Intervening negligent acts of a third party do not avoid liability “unless the third party's negligence is the sole proximate cause of the injury. If the intervening act is a normal response to the situation created by the original actor's conduct, then there is no intervening cause.” Nationwide Rentals Co., Inc., 298 Ark. at 101–02, 765 S.W.2d at 934 (reviewing cases).
The duty to warn the ultimate user of the product's risk generally exists under either a negligence or strict liability theory. West, 305 Ark. at 42, 806 S.W.2d at 613; Lee v.
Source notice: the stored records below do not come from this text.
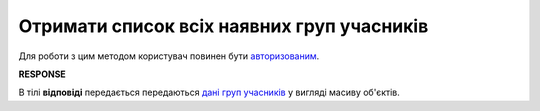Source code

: ######################################################################
**Отримати список всіх наявних груп учасників**
######################################################################

Для роботи з цим методом користувач повинен бути `авторизованим <https://wiki.edin.ua/uk/latest/API_Tender/Methods/Authorization.html>`__.

.. csv-table:: 
  :file: ParticipantGroups.csv
  :widths:  10, 41
  :stub-columns: 0

**RESPONSE**

В тілі **відповіді** передається передаються `дані груп учасників <https://wiki.edin.ua/uk/latest/API_Tender/Methods/EveryBody/ParticipantGroup_s_Response.html>`__ у вигляді масиву об'єктів.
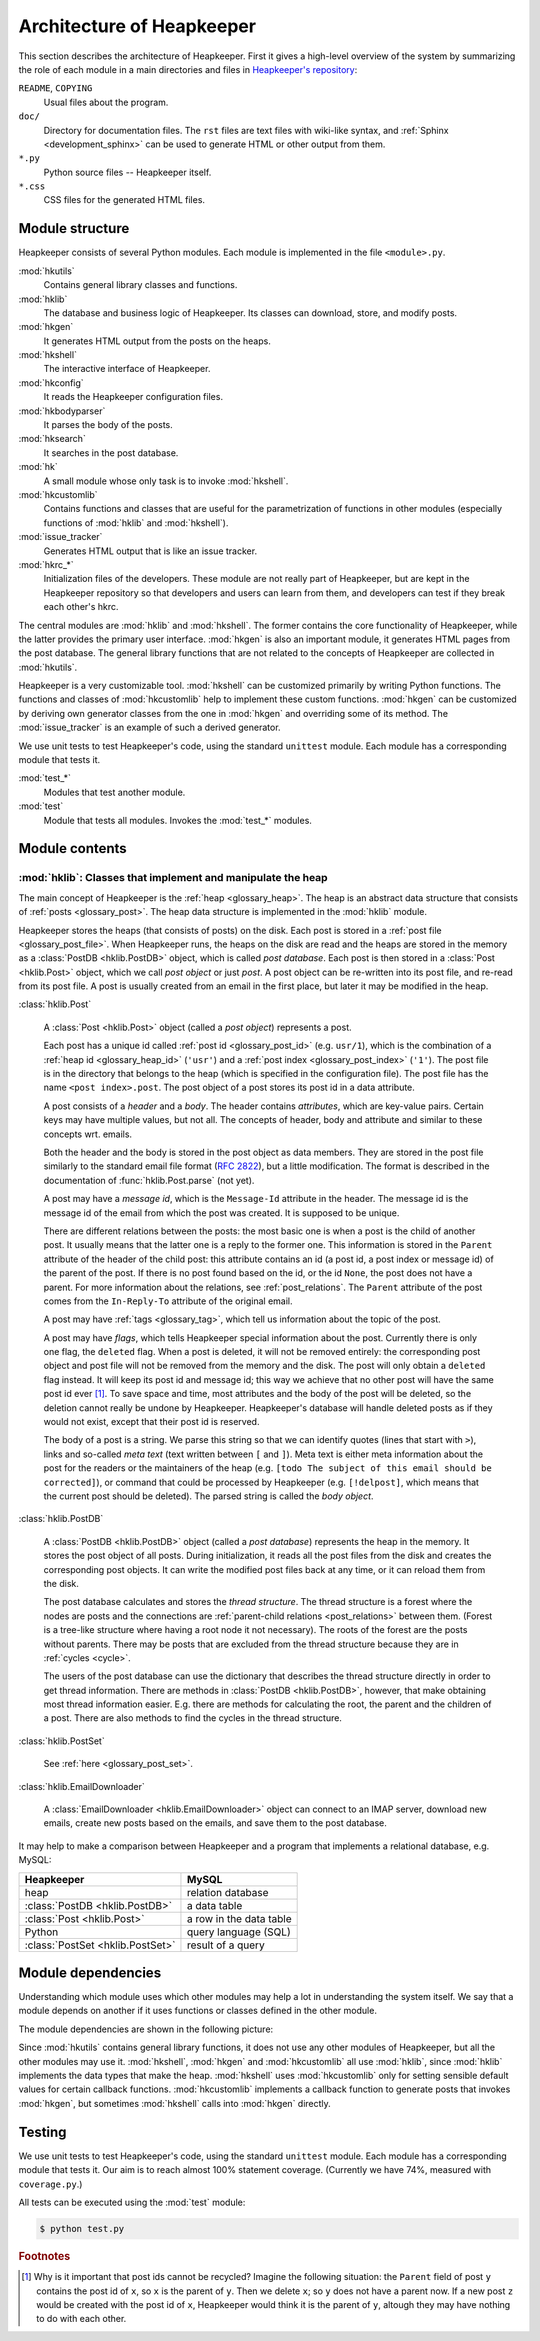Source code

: Architecture of Heapkeeper
==========================

This section describes the architecture of Heapkeeper. First it gives a
high-level overview of the system by summarizing the role of each module in a
main directories and files in `Heapkeeper's repository`__:

__ http://github.com/hcs42/heapkeeper/

``README``, ``COPYING``
    Usual files about the program.
``doc/``
    Directory for documentation files. The ``rst`` files are text files with
    wiki-like syntax, and :ref:`Sphinx <development_sphinx>` can be used to
    generate HTML or other output from them.
``*.py``
    Python source files -- Heapkeeper itself.
``*.css``
    CSS files for the generated HTML files.

Module structure
----------------

Heapkeeper consists of several Python modules. Each module is implemented in
the file ``<module>.py``.

:mod:`hkutils`
    Contains general library classes and functions.
:mod:`hklib`
    The database and business logic of Heapkeeper. Its classes can
    download, store, and modify posts.
:mod:`hkgen`
    It generates HTML output from the posts on the heaps.
:mod:`hkshell`
    The interactive interface of Heapkeeper.
:mod:`hkconfig`
    It reads the Heapkeeper configuration files.
:mod:`hkbodyparser`
    It parses the body of the posts.
:mod:`hksearch`
    It searches in the post database.
:mod:`hk`
    A small module whose only task is to invoke :mod:`hkshell`.
:mod:`hkcustomlib`
    Contains functions and classes that are useful for the parametrization of
    functions in other modules (especially functions of :mod:`hklib` and
    :mod:`hkshell`).
:mod:`issue_tracker`
    Generates HTML output that is like an issue tracker.
:mod:`hkrc_*`
    Initialization files of the developers. These module are not really part of
    Heapkeeper, but are kept in the Heapkeeper repository so that developers
    and users can learn from them, and developers can test if they break each
    other's hkrc.

The central modules are :mod:`hklib` and :mod:`hkshell`. The former contains
the core functionality of Heapkeeper, while the latter provides the primary
user interface. :mod:`hkgen` is also an important module, it generates HTML
pages from the post database. The general library functions that are not
related to the concepts of Heapkeeper are collected in :mod:`hkutils`.

Heapkeeper is a very customizable tool. :mod:`hkshell` can be customized
primarily by writing Python functions. The functions and classes of
:mod:`hkcustomlib` help to implement these custom functions. :mod:`hkgen` can
be customized by deriving own generator classes from the one in :mod:`hkgen`
and overriding some of its method. The :mod:`issue_tracker` is an example of
such a derived generator.

We use unit tests to test Heapkeeper's code, using the standard ``unittest``
module. Each module has a corresponding module that tests it.

:mod:`test_*`
    Modules that test another module.
:mod:`test`
    Module that tests all modules. Invokes the :mod:`test_*` modules.

Module contents
---------------

:mod:`hklib`: Classes that implement and manipulate the heap
^^^^^^^^^^^^^^^^^^^^^^^^^^^^^^^^^^^^^^^^^^^^^^^^^^^^^^^^^^^^

The main concept of Heapkeeper is the :ref:`heap <glossary_heap>`. The heap is
an abstract data structure that consists of :ref:`posts <glossary_post>`. The
heap data structure is implemented in the :mod:`hklib` module.

Heapkeeper stores the heaps (that consists of posts) on the disk. Each post is
stored in a :ref:`post file <glossary_post_file>`. When Heapkeeper runs, the
heaps on the disk are read and the heaps are stored in the memory as a
:class:`PostDB <hklib.PostDB>` object, which is called *post database*. Each
post is then stored in a :class:`Post <hklib.Post>` object, which we call *post
object* or just *post*. A post object can be re-written into its post file, and
re-read from its post file. A post is usually created from an email in the
first place, but later it may be modified in the heap.

:class:`hklib.Post`

    A :class:`Post <hklib.Post>` object (called a *post object*) represents
    a post.

    Each post has a unique id called :ref:`post id <glossary_post_id>` (e.g.
    ``usr/1``), which is the combination of a :ref:`heap id <glossary_heap_id>`
    (``'usr'``) and a :ref:`post index <glossary_post_index>` (``'1'``). The
    post file is in the directory that belongs to the heap (which is specified
    in the configuration file). The post file has the name ``<post
    index>.post``. The post object of a post stores its post id in a data
    attribute.

    A post consists of a *header* and a *body*. The header contains
    *attributes*, which are key-value pairs. Certain keys may have multiple
    values, but not all. The concepts of header, body and attribute and similar
    to these concepts wrt. emails.

    Both the header and the body is stored in the post object as data members.
    They are stored in the post file similarly to the standard email file
    format (:rfc:`2822`), but a little modification. The format is described in
    the documentation of :func:`hklib.Post.parse` (not yet).

    A post may have a *message id*, which is the ``Message-Id`` attribute in
    the header. The message id is the message id of the email from which the
    post was created. It is supposed to be unique.

    There are different relations between the posts: the most basic one is when
    a post is the child of another post. It usually means that the latter one
    is a reply to the former one. This information is stored in the ``Parent``
    attribute of the header of the child post: this attribute contains an id (a
    post id, a post index or message id) of the parent of the post. If there is
    no post found based on the id, or the id ``None``, the post does not have a
    parent. For more information about the relations, see
    :ref:`post_relations`. The ``Parent`` attribute of the post comes from the
    ``In-Reply-To`` attribute of the original email.

    A post may have :ref:`tags <glossary_tag>`, which tell us information
    about the topic of the post.

    A post may have *flags*, which tells Heapkeeper special information about
    the post. Currently there is only one flag, the ``deleted`` flag. When a
    post is deleted, it will not be removed entirely: the corresponding post
    object and post file will not be removed from the memory and the disk. The
    post will only obtain a ``deleted`` flag instead. It will keep its post id
    and message id; this way we achieve that no other post will have the same
    post id ever [#same_post_id]_. To save space and time, most attributes and
    the body of the post will be deleted, so the deletion cannot really be
    undone by Heapkeeper. Heapkeeper's database will handle deleted posts as if
    they would not exist, except that their post id is reserved.

    The body of a post is a string. We parse this string so that we can
    identify quotes (lines that start with ``>``), links and so-called *meta
    text* (text written between ``[`` and ``]``). Meta text is either meta
    information about the post for the readers or the maintainers of the heap
    (e.g. ``[todo The subject of this email should be corrected]``), or command
    that could be processed by Heapkeeper (e.g. ``[!delpost]``, which means
    that the current post should be deleted). The parsed string is called the
    *body object*.

:class:`hklib.PostDB`

    A :class:`PostDB <hklib.PostDB>` object (called a *post database*)
    represents the heap in the memory. It stores the post object of all
    posts. During initialization, it reads all the post files from the disk and
    creates the corresponding post objects. It can write the modified post
    files back at any time, or it can reload them from the disk.

    The post database calculates and stores the *thread structure*. The thread
    structure is a forest where the nodes are posts and the connections are
    :ref:`parent-child relations <post_relations>` between them. (Forest is a
    tree-like structure where having a root node it not necessary). The roots
    of the forest are the posts without parents. There may be posts that are
    excluded from the thread structure because they are in :ref:`cycles
    <cycle>`.

    The users of the post database can use the dictionary that describes the
    thread structure directly in order to get thread information. There are
    methods in :class:`PostDB <hklib.PostDB>`, however, that make obtaining
    most thread information easier. E.g. there are methods for calculating the
    root, the parent and the children of a post. There are also methods to find
    the cycles in the thread structure.

:class:`hklib.PostSet`

    See :ref:`here <glossary_post_set>`.

:class:`hklib.EmailDownloader`

    A :class:`EmailDownloader <hklib.EmailDownloader>` object can connect to an
    IMAP server, download new emails, create new posts based on the emails, and
    save them to the post database.

It may help to make a comparison between Heapkeeper and a program
that implements a relational database, e.g. MySQL:

+----------------------------------+-------------------------+
| Heapkeeper                       | MySQL                   |
+==================================+=========================+
| heap                             | relation database       |
+----------------------------------+-------------------------+
| :class:`PostDB <hklib.PostDB>`   | a data table            |
+----------------------------------+-------------------------+
| :class:`Post <hklib.Post>`       | a row in the data table |
+----------------------------------+-------------------------+
| Python                           | query language (SQL)    |
+----------------------------------+-------------------------+
| :class:`PostSet <hklib.PostSet>` | result of a query       |
+----------------------------------+-------------------------+

Module dependencies
-------------------

Understanding which module uses which other modules may help a lot in
understanding the system itself. We say that a module depends on another if it
uses functions or classes defined in the other module.

The module dependencies are shown in the following picture:

.. image:: images/module_deps.png

Since :mod:`hkutils` contains general library functions, it does not use any
other modules of Heapkeeper, but all the other modules may use it.
:mod:`hkshell`, :mod:`hkgen` and :mod:`hkcustomlib` all use :mod:`hklib`, since
:mod:`hklib` implements the data types that make the heap. :mod:`hkshell`
uses :mod:`hkcustomlib` only for setting sensible default values for certain
callback functions. :mod:`hkcustomlib` implements a callback function to
generate posts that invokes :mod:`hkgen`, but sometimes :mod:`hkshell` calls
into :mod:`hkgen` directly.

.. _testing:

Testing
-------

We use unit tests to test Heapkeeper's code, using the standard ``unittest``
module. Each module has a corresponding module that tests it. Our aim is to
reach almost 100% statement coverage. (Currently we have 74%, measured with
``coverage.py``.)

All tests can be executed using the :mod:`test` module:

.. code-block:: none

    $ python test.py

.. rubric:: Footnotes

.. [#same_post_id]
    Why is it important that post ids cannot be recycled? Imagine the following
    situation: the ``Parent`` field of post ``y`` contains the post id of
    ``x``, so ``x`` is the parent of ``y``. Then we delete ``x``; so ``y`` does
    not have a parent now. If a new post ``z`` would be created with the post
    id of ``x``, Heapkeeper would think it is the parent of ``y``, altough they
    may have nothing to do with each other.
Martin, 74 Ark. App. 193, 200 45 S.W.3d 860, 865 (2001). “If a plaintiff meets his initial burden of proving that a warning is inadequate, a presumption arises that he would have read and heeded an adequate warning; however, the presumption may be rebutted by evidence that an adequate warning would have been futile under the circumstances.” Lee, 74 Ark. App. at 200, 45 S.W.3d at 865 (citing Bushong v. Garman Co., 311 Ark. 228, 843 S.W.2d 807 (1992)). An exception to the duty to warn is the “learned intermediary” doctrine, under which “a drug manufacturer may rely on the prescribing physician to warn the ultimate consumer of the risks of a prescription drug.” West, 305 Ark. at 42, 806 S.W.2d at 613 (applying learned intermediary doctrine to oral contraceptives).
Damages for economic loss may be recoverable under strict products liability in the absence of any personal injury or any damage to property other than the product, provided that the defective product is unreasonably dangerous such that it poses an actual danger to persons or property. See Berkeley Pump, 279 Ark. at 390–91, 653 S.W.2d at 131 (concluding that irrigation pumps that failed to pump an adequate volume of water were not unreasonably dangerous); Farm Bureau Ins. Co. v. Case Corp., 317 Ark. 467, 471–73, 878 S.W.2d 741, 744 (1994) (concluding that a tractor that caught fire was unreasonably dangerous); Alaskan Oil, Inc. v. Cent. Flying Serv., 975 F.2d 553, 555 (8th Cir. 1992) (affirming the jury's finding that a plane, which had never crashed but had a history of corrosion problems, was unreasonably dangerous).